Cash-Out Refinance Calculator
A cash-out refinance replaces your mortgage with a larger one and gives you the difference as cash. You're borrowing against your home equity — this calculator shows exactly what you can access, what it costs, and whether it makes financial sense.
Enter your home value, current mortgage, desired cash amount, and new rate to see your maximum cash-out, new payment, and the true cost of the extracted cash.
How Cash-Out Refinancing Works
A cash-out refinance replaces your current mortgage with a new, larger loan. The difference between the new loan amount and your current mortgage balance is paid to you at closing. You're not taking out a separate loan — you're resetting your mortgage to a higher balance, using your accumulated home equity as the source of funds.
The limit: most lenders allow a combined loan-to-value (CLTV) of up to 80% of the home's appraised value. If your home is worth $550,000, the maximum new loan is $440,000 (80%). If you currently owe $310,000, the maximum cash available is $130,000 — minus closing costs typically added to the loan.

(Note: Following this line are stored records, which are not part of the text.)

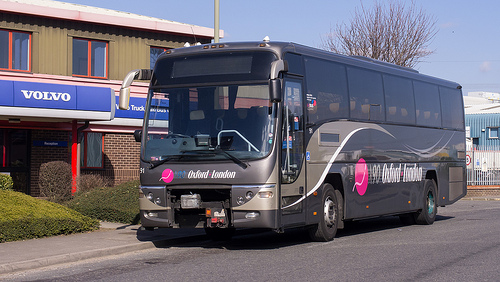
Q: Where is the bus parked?
A: On the pavement.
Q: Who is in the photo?
A: No one.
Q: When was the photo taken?
A: Day time.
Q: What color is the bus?
A: Grey.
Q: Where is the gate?
A: Behind the bus.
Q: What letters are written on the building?
A: Volvo.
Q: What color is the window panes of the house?
A: Red.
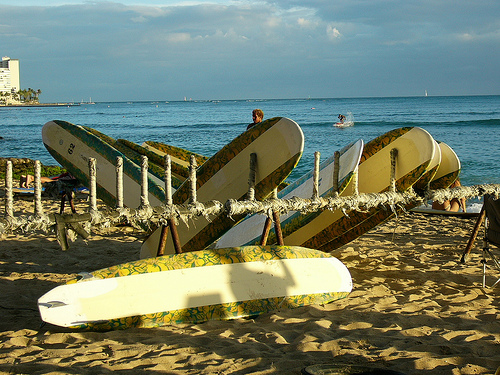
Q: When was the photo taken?
A: Daytime.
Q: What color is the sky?
A: Blue.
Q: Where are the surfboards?
A: On the beach.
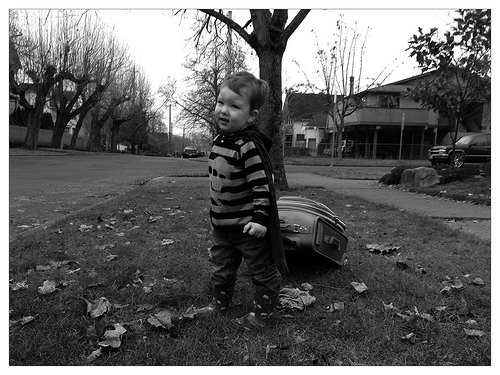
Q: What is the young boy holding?
A: Luggage.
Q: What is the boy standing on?
A: Grass.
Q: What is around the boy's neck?
A: Cape.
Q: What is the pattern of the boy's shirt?
A: Stripes.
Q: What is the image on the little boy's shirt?
A: Skull and crossbones.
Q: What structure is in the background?
A: Homes.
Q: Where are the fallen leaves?
A: On the ground.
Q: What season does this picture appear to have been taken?
A: Fall.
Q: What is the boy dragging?
A: Suitcase.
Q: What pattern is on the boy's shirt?
A: Stripes.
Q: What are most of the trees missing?
A: Leaves.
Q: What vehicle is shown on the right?
A: SUV.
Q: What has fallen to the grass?
A: Leaves.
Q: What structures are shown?
A: Houses.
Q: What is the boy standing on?
A: Grass.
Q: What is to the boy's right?
A: Street.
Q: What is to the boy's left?
A: Sidewalk.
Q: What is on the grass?
A: A suitcase.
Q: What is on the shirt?
A: Strip colors.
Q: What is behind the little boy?
A: A tree.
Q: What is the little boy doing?
A: Pulling a suitcase.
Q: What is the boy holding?
A: A suitcase.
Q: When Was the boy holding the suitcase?
A: Daytime.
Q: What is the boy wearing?
A: A striped sweater.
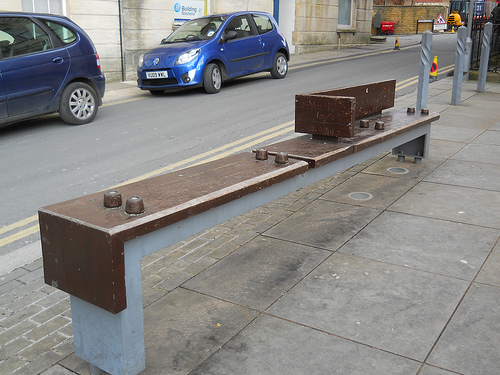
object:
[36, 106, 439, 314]
top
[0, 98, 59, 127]
dirt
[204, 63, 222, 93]
tire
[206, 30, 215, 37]
sticker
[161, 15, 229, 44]
window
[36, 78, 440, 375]
bench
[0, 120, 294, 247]
lines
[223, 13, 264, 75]
door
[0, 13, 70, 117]
door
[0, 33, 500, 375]
road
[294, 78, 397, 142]
seat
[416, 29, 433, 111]
pole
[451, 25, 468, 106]
pole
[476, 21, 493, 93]
pole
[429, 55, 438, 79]
cone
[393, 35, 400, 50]
cone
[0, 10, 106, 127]
blue car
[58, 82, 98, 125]
tire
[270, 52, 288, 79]
tire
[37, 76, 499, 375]
block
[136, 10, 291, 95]
blue car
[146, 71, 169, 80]
number plate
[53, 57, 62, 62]
handle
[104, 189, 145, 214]
knobs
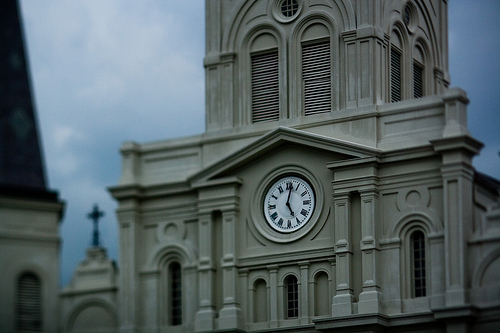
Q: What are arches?
A: The windows.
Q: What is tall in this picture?
A: The building.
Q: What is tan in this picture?
A: The building.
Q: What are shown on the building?
A: The columns.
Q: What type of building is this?
A: A church.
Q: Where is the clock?
A: On the building.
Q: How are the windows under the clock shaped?
A: Rectangular with top arches.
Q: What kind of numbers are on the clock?
A: Roman numerals.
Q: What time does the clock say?
A: 5:01.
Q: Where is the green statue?
A: On top of the tower of the background building.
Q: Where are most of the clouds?
A: Between the buildings.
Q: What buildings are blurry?
A: 2 buildings on the left.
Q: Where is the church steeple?
A: On the left.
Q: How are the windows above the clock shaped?
A: Rectangular with arched tops.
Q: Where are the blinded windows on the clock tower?
A: Above the clock.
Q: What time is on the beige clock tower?
A: Five o'clock.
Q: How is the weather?
A: It's gloomy.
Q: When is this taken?
A: 5:01.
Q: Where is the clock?
A: On a tower.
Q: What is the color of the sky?
A: Blue.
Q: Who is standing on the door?
A: No one.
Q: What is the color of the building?
A: Gray.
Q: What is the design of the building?
A: Gothic.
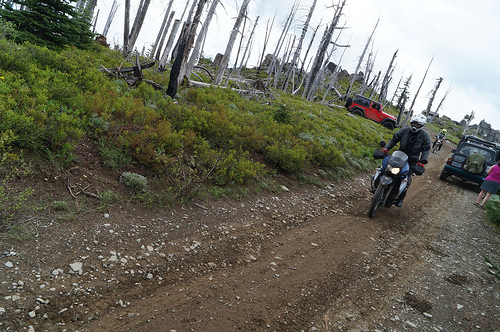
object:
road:
[2, 123, 495, 325]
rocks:
[0, 195, 421, 330]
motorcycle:
[368, 151, 417, 219]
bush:
[0, 42, 72, 148]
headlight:
[391, 168, 400, 175]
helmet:
[409, 113, 427, 133]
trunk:
[156, 19, 182, 71]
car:
[440, 135, 500, 188]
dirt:
[69, 242, 341, 330]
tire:
[369, 181, 390, 218]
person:
[369, 113, 431, 208]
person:
[473, 162, 500, 209]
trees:
[89, 0, 451, 127]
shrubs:
[0, 40, 400, 183]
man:
[431, 129, 448, 151]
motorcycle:
[431, 136, 446, 154]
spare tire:
[459, 154, 487, 180]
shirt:
[484, 164, 500, 181]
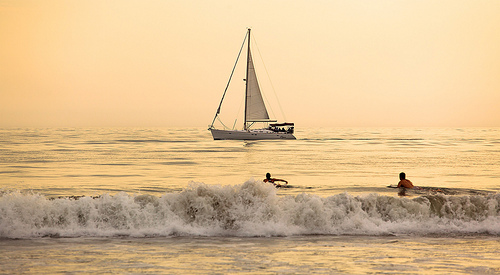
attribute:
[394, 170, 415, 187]
person — swimming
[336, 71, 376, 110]
sky — yellow, with no clouds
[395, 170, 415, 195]
person — swimming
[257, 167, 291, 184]
person — swimming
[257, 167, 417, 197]
people — very wet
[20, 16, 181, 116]
sky clouds — with no clouds, yellow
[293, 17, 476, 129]
sky clouds — yellow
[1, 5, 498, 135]
sky — yellow, with no clouds, no clouds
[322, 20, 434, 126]
sky — with no clouds, yellow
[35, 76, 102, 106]
sky — yellow, with no clouds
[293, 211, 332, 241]
badsentence — no clouds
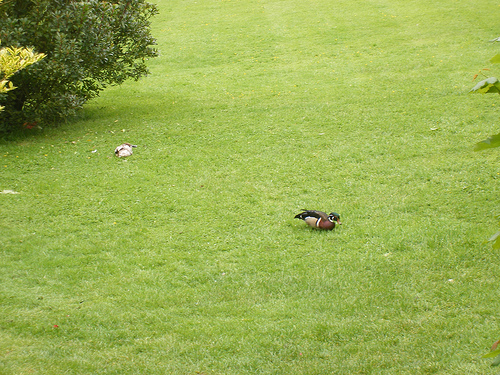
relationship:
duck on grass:
[309, 205, 341, 234] [325, 114, 366, 162]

When a Cash-Out Refi Makes Sense
The purpose of the cash matters enormously. Cash-out refinancing makes financial sense when: you're funding a home improvement that meaningfully increases your property value, paying off high-rate debt (credit cards at 20%+ vs. mortgage at 7%), or funding a clearly productive investment. It makes poor sense for discretionary spending, vacations, or volatile investments — you're putting your home at risk for expenses that don't generate returns.
Cash-Out Refi vs. HELOC vs. Home Equity Loan
Three ways to access home equity:
- Cash-out refinance: Replaces your mortgage. Single fixed rate. Good when you can get a rate close to your current mortgage rate or when you want to consolidate everything into one payment. Resets your payoff timeline.

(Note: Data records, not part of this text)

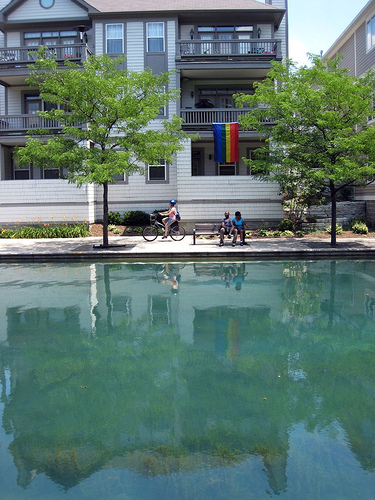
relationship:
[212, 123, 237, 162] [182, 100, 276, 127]
rainbow flag hanging off deck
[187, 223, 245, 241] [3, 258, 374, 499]
bench beside a pool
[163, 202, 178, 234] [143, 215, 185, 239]
person riding bicycle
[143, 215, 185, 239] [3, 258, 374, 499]
bicycle next to pool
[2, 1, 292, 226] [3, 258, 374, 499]
building next to pool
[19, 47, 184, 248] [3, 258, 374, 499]
tree next to pool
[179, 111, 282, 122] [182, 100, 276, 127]
wooden railing on deck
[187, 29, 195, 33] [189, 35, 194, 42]
light on top of a pole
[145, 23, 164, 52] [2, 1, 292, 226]
window on building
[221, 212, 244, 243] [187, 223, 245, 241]
two people sitting on a bench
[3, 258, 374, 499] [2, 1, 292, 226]
pool in front of building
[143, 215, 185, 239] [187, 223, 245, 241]
bicycle next to bench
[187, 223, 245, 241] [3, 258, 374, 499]
bench in front of pool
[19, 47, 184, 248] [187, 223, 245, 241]
tree next to bench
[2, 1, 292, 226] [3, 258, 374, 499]
building behind pool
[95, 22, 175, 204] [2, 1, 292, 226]
wall on building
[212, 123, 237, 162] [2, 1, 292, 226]
rainbow flag hanging from building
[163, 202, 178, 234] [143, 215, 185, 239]
person riding on a bicycle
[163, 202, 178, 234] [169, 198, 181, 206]
person wearing helmet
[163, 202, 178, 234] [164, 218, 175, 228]
person wearing shorts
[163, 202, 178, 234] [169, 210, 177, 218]
person wearing pink shirt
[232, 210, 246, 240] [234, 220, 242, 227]
person wearing blue shirt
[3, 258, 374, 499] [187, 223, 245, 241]
water in front of bench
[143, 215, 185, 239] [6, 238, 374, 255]
bicycle on sidewalk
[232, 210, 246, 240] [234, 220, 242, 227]
woman wearing blue shirt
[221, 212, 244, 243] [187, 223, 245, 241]
man and woman sitting on bench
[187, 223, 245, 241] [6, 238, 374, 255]
bench on sidewalk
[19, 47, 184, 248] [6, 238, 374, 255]
tree on sidewalk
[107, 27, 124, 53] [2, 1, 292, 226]
window on building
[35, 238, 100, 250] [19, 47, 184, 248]
shadow from tree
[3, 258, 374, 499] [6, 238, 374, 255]
swimming pool in front of sidewalk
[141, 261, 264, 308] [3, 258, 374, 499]
reflections in swimming pool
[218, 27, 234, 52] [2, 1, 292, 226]
door on building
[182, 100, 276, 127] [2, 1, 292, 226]
balcony on building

- HELOC: Separate variable-rate revolving line. Doesn't touch your existing mortgage. Good for flexible, ongoing access over time (home renovation in phases). Variable rate adds uncertainty.
- Home equity loan: Fixed-rate second mortgage. Doesn't touch your first mortgage. Good for a defined lump sum at a fixed rate. Two separate mortgage payments.
If your existing mortgage has a low rate you don't want to disturb, a HELOC or home equity loan preserves it. If you need to access a large lump sum and rates are comparable, cash-out refi is simpler.
To see the full range of equity access options, use the HELOC Calculator. To track how your equity builds and when you're eligible for maximum cash-out, see the Home Equity Calculator.
Frequently Asked Questions
What is a cash-out refinance?
A cash-out refinance replaces your existing mortgage with a larger one and gives you the difference as cash. You're converting home equity into cash, which you repay over the new loan term at the new interest rate. Most lenders allow up to 80% LTV (home value × 80% − current mortgage balance = max cash).
How much cash can I get from a cash-out refinance?
Maximum cash = (Home value × 80%) − Current mortgage balance. Example: $550,000 home, $310,000 owed: max new loan = $440,000, max cash = $130,000. Some lenders go to 85% LTV; VA loans allow 100% for veterans. Closing costs (2%–5%) are typically rolled into the new loan, reducing net cash received.
Is a cash-out refinance a good idea?
It depends on the purpose and rates. Good uses: high-ROI home improvements, paying off higher-rate debt. Poor uses: discretionary spending, funding volatile investments. Also consider: at today's 7%+ rates, extracted cash is expensive. Compare to HELOC or personal loan for smaller amounts over shorter time horizons.
What are the closing costs for a cash-out refinance?
Typically 2%–5% of the new loan amount. On a $400,000 loan: $8,000–$20,000. Usually rolled into the loan. This adds to the total cost of extracted cash — the $80,000 you get costs more than $80,000 when you include interest on the closing costs over the loan term.
Cash-out refi vs. HELOC — which is better?
HELOC if you want to preserve your existing low mortgage rate, need flexible access over time, or want a separate revolving line. Cash-out refi if you want one consolidated loan, can get a rate close to your current mortgage, or need a large fixed amount. At today's high rates, a HELOC that doesn't disturb your existing mortgage is often the better choice.